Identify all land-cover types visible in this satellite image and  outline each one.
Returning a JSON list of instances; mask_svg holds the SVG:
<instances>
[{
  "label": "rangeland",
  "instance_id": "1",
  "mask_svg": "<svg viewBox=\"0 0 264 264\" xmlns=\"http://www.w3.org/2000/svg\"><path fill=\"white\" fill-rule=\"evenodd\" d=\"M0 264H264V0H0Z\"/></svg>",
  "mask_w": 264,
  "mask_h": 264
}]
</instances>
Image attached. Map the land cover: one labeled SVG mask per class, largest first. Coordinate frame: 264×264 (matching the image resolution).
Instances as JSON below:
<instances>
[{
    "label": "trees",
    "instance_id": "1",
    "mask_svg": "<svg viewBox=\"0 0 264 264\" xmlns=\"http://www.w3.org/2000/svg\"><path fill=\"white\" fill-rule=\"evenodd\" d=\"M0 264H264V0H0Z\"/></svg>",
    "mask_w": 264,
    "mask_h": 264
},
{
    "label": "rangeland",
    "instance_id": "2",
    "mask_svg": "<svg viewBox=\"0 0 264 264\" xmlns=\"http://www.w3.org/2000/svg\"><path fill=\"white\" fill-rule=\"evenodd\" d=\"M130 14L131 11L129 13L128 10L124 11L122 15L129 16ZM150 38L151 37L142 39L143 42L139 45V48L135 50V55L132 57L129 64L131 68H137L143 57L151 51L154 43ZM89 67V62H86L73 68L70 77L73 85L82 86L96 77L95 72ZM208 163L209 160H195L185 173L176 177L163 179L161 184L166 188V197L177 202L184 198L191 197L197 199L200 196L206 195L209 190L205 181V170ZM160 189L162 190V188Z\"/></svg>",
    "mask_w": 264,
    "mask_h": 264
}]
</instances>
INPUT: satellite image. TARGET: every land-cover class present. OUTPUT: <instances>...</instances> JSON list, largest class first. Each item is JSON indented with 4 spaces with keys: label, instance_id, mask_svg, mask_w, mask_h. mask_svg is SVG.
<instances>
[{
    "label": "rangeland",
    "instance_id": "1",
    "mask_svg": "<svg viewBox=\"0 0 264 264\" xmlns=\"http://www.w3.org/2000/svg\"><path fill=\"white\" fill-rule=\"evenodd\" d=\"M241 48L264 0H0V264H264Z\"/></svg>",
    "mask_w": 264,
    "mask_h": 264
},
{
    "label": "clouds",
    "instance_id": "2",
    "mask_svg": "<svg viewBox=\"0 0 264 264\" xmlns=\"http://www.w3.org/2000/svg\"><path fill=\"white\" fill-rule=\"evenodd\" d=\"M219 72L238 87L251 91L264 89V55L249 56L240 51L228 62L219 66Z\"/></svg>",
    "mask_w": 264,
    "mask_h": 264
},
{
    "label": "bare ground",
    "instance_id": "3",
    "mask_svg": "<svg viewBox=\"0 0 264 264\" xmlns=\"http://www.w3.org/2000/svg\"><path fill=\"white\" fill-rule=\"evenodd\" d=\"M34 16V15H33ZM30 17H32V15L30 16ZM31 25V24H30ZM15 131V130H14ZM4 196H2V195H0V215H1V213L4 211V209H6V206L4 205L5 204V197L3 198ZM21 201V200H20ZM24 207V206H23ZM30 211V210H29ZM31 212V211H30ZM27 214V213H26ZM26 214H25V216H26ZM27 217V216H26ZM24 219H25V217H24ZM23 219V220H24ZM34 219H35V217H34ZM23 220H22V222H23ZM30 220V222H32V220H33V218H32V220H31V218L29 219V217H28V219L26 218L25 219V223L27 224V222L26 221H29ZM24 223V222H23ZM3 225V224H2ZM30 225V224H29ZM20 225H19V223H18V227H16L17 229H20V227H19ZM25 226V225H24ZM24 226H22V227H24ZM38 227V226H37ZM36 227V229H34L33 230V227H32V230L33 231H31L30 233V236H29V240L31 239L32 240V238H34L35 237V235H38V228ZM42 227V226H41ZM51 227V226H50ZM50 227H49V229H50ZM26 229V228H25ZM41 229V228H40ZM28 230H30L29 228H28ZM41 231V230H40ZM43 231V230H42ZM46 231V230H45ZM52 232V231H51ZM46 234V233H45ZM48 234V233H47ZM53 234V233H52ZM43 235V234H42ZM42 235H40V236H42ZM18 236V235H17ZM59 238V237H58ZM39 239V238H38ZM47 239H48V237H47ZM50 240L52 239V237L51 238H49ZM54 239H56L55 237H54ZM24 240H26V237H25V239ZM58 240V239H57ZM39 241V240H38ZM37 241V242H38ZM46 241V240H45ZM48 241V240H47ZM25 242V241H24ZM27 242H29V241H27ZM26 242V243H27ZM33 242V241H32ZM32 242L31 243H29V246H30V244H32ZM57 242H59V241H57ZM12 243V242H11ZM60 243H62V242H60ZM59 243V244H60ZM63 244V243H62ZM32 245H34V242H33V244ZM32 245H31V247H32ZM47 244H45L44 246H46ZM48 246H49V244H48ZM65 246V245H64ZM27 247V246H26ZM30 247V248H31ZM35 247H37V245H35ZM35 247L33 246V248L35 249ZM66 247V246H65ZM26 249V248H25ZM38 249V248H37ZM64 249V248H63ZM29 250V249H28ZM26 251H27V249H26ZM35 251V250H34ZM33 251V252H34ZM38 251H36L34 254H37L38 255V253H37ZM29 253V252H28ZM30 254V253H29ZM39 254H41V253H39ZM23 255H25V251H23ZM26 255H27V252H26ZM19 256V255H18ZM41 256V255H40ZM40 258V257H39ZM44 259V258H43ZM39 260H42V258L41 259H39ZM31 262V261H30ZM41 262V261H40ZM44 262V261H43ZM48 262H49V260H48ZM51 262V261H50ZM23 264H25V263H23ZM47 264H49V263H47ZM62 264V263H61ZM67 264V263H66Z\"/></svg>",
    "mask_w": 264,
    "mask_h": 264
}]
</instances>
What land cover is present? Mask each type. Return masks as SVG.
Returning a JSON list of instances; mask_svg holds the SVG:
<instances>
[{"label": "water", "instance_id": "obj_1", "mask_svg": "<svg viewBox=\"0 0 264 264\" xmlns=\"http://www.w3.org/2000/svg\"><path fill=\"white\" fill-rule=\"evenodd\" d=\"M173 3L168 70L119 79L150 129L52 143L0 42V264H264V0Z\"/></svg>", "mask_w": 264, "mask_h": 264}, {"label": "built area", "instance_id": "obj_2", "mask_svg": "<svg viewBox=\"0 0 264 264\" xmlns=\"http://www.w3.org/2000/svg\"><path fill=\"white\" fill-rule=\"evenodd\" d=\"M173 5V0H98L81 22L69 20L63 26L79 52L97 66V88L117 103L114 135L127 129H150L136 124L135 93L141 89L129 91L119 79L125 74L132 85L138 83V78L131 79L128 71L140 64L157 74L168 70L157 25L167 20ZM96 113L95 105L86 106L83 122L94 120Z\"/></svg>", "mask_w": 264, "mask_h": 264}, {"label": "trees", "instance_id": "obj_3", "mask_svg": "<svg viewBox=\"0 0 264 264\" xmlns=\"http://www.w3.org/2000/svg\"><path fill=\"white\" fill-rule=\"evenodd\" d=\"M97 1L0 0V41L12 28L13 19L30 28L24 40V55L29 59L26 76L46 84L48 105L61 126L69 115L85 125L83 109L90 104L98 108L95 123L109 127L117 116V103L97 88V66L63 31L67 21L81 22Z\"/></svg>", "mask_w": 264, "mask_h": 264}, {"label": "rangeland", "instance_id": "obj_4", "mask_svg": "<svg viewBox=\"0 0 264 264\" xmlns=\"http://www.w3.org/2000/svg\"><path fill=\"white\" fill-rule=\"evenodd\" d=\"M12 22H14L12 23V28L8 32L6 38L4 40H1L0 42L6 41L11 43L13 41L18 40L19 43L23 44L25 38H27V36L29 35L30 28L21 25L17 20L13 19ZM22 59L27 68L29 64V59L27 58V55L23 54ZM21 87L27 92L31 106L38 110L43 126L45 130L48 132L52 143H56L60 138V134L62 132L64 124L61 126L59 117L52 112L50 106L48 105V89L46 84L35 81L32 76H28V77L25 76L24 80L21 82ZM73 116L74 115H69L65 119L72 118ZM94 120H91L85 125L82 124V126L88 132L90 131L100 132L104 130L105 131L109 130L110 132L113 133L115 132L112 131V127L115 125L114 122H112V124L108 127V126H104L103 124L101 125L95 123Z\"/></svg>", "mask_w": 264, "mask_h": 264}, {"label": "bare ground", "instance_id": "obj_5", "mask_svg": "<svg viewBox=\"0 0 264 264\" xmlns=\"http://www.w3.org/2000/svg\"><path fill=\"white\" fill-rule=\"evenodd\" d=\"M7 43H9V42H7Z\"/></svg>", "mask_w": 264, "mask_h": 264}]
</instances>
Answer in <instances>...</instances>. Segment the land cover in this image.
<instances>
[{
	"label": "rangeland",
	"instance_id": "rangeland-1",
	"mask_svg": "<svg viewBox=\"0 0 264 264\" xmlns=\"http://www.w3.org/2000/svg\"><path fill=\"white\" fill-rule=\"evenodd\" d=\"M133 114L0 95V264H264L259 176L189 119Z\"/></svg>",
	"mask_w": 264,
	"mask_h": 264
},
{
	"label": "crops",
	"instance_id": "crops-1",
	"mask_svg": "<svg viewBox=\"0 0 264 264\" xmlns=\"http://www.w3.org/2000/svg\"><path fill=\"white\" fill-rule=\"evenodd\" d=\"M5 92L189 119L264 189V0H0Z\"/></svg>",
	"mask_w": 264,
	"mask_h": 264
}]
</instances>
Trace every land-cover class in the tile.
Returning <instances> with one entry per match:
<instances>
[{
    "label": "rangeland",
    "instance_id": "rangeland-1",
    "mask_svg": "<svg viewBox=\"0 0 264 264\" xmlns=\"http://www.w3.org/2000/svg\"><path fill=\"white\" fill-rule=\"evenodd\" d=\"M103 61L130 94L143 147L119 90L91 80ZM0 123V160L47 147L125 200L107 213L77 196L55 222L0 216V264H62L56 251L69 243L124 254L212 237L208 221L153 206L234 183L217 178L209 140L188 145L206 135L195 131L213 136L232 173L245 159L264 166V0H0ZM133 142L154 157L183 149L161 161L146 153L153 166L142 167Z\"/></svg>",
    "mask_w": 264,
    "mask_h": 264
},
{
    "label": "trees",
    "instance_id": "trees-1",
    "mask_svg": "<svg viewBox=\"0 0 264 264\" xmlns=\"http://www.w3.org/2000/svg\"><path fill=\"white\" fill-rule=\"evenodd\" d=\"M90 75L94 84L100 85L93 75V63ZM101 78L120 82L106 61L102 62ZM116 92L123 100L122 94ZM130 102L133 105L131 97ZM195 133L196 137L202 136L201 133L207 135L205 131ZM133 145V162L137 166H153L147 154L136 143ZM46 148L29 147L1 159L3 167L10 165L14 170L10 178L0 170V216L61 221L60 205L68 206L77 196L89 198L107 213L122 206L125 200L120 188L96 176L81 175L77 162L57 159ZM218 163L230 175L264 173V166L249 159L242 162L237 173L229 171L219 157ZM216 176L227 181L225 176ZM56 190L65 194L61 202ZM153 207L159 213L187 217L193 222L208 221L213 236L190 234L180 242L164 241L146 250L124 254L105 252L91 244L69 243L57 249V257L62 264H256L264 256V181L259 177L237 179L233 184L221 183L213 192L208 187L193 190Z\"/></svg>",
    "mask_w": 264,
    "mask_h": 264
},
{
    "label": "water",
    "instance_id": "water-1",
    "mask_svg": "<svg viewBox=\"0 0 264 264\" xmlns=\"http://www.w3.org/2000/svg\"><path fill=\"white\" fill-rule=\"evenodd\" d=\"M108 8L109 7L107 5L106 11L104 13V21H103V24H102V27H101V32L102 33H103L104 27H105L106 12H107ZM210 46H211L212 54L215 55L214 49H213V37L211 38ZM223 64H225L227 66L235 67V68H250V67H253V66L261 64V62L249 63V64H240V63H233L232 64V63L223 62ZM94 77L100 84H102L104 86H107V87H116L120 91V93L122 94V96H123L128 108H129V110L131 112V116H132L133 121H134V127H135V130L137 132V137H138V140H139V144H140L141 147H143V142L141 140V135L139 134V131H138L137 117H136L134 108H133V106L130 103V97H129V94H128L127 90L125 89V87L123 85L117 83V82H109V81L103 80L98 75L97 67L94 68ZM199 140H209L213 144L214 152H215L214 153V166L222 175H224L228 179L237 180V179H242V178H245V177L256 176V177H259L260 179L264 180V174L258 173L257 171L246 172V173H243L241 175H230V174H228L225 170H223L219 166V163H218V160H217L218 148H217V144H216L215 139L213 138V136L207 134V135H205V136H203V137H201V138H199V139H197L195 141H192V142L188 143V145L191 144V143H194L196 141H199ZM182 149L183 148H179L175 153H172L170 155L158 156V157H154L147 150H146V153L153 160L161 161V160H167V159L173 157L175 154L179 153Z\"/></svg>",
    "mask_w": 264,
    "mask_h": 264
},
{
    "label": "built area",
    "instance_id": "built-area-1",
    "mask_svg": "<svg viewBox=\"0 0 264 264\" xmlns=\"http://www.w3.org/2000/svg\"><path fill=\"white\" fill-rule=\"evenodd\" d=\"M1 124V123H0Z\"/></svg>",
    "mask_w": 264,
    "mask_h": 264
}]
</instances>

----

Locate every line above that contains the word "present" and copy each of those lines in full.

INPUT: satellite image. TARGET: every land-cover class present. OUTPUT: <instances>...</instances> JSON list, largest class first. Each item is JSON indented with 4 spaces with keys: label, instance_id, mask_svg, mask_w, mask_h. mask_svg is SVG.
What land cover is present? Mask each type. Return masks as SVG.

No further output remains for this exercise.